DAG Conversion

After the AST compiler produces Waymark IR, a separate conversion pass turns that IR into the graph the runner actually walks. It's a DAG for most workflows, with a single back-edge for loops. This pass is where control flow and data flow become explicit - every conditional, loop, and try/except becomes a concrete arrangement of nodes and edges.

Mental model

Two coordinates per node:

  • State machine edges encode "what can run after this completes."
  • Data-flow edges encode "which variable values should be written into a node's inbox."

A node becomes runnable when its state-machine predecessors have all completed and its required inbox values are present. The Action Readiness page covers the readiness rules in depth.

Nodes themselves are steps: action calls, assignments, branches, joins, aggregators, and the function boundary nodes that mark where a function begins and ends.

Two-phase conversion

The conversion is two passes:

  1. Per-function subgraphs. Each function becomes an isolated subgraph with explicit input and output boundary nodes. Calls inside the function become fn_call nodes that capture their kwargs but don't yet point at the callee's graph.
  2. Expansion and global wiring. Starting from the entry function (main if present, otherwise the first non-internal function), the pass inlines helpers, remaps exception edges across function boundaries, and recomputes the global data-flow edges so values defined inside a helper can reach downstream nodes in the caller.
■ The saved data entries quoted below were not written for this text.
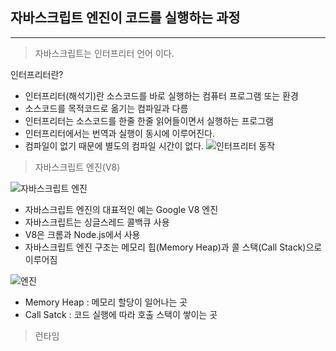 ## 자바스크립트 엔진이 코드를 실행하는 과정
---
> 자바스크립트는 인터프리터 언어 이다.

인터프리터란?
* 인터프리터(해석기)란 소스코드를 바로 실행하는 컴퓨터 프로그램 또는 환경
* 소스코드를 목적코드로 옮기는 컴파일과 다름
* 인터프리터는 소스코드를 한줄 한줄 읽어들이면서 실행하는 프로그램
* 인터프리터에서는 번역과 실행이 동시에 이루어진다.
* 컴파일이 없기 때문에 별도의 컴파일 시간이 없다.
![인터프리터 동작](https://t1.daumcdn.net/cfile/tistory/2458A34757F9C71523)

> 자바스크립트 엔진(V8)

![자바스크립트 엔진](https://github.com/baeharam/Must-Know-About-Frontend/blob/main/images/javascript/engine-overview.png?raw=true)

* 자바스크립트 엔진의 대표적인 예는 Google V8 엔진
* 자바스크립트는 싱글스레드 콜백큐 사용
* V8은 크롬과 Node.js에서 사용
* 자바스크립트 엔진 구조는 메모리 힙(Memory Heap)과 콜 스택(Call Stack)으로 이루어짐

![엔진](https://joshua1988.github.io/images/posts/web/translation/how-js-works/js-engine-structure.png)

* Memory Heap : 메모리 할당이 일어나는 곳
* Call Satck : 코드 실행에 따라 호출 스택이 쌓이는 곳

> 런타임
Validation is a final pass - no dangling edges, no invalid loop wiring, no stray output edges - before the DAG is handed to the runtime.

Node types

NodeWhat it is
input / outputFunction boundaries.
action_callDelegated work dispatched to Python workers.
assignment / expression / returnInline work executed in the runner itself.
branchDecision point for if / elif / else and loop conditions.
joinMerge point. Frequently required_count = 1, which collapses to inline.
parallelEntry node for a parallel block.
aggregatorBarrier that waits for spread / parallel results.
fn_callPlaceholder before expansion (external calls may stay as fn_call).

Edge types

State machine edges carry execution-order metadata:

  • guard_expr for branch and loop conditions.
  • condition labels like success or else.
  • exception_types for try/except routing.
  • is_loop_back so back-edges don't count toward readiness.

Data-flow edges are per-variable. (src, dst, var) means "write var from src into dst's inbox." The conversion avoids stale data by only wiring from the most recent definition along the execution order. Join nodes don't define values; they only mark where paths converge.

How each construct lowers

Straight-line code. Assignments and expressions become inline nodes. Action calls become action_call nodes. State-machine edges preserve order; data-flow edges carry only the variables used downstream.

Function boundaries and returns. Every function has explicit input and output nodes. All return statements connect to the output boundary, so early returns terminate the function correctly. During expansion, helper functions are inlined and their nodes are prefixed; the helper's input nodes are stripped, with the caller supplying inputs via data-flow.

Conditionals. An if / elif / else produces a branch node that fans out to guarded edges plus an else edge for the default arm. When at least one branch can continue past the conditional, a join node with required_count = 1 re-merges the paths so the next step sees a single point of arrival.

Try / except. Try bodies are flattened. Every node inside the try body can emit exception edges to the handler - those edges carry the matching exception types as metadata. Success edges flow to a join node. If the handler binds an exception variable (except E as err:), the conversion inserts an assignment from __waymark_exception__ before the handler body so err is in scope.

For / while loops. Loops expand into a small state machine:

  • for loops produce loop_init, loop_cond (branch), loop_extract, the body, loop_incr, and a loop_exit join.
  • while loops produce loop_cond, the body, loop_continue for continue wiring, and loop_exit.

Back-edges from the body to loop_cond are marked with is_loop_back so the readiness check ignores them.

Spread and parallel. A spread becomes a spread action node plus an aggregator. Each action result is written with a spread_index, and the aggregator reads them and emits an ordered list. A parallel block creates a parallel entry node, one node per call, and an aggregator that waits for all results.

Visualizing the graph

Every workflow has a .visualize() method that renders the graph as HTML. From the repo, the dag-visualize binary does the same thing from a workflow source file:

cargo run --bin dag-visualize -- path/to/workflow.py -o dag.html

In the rendered output, solid lines are state-machine edges and dotted lines are data-flow edges. It's worth running on a workflow you're developing - the difference between "what I think the graph looks like" and "what the conversion actually produced" is often the first hint when behavior surprises you.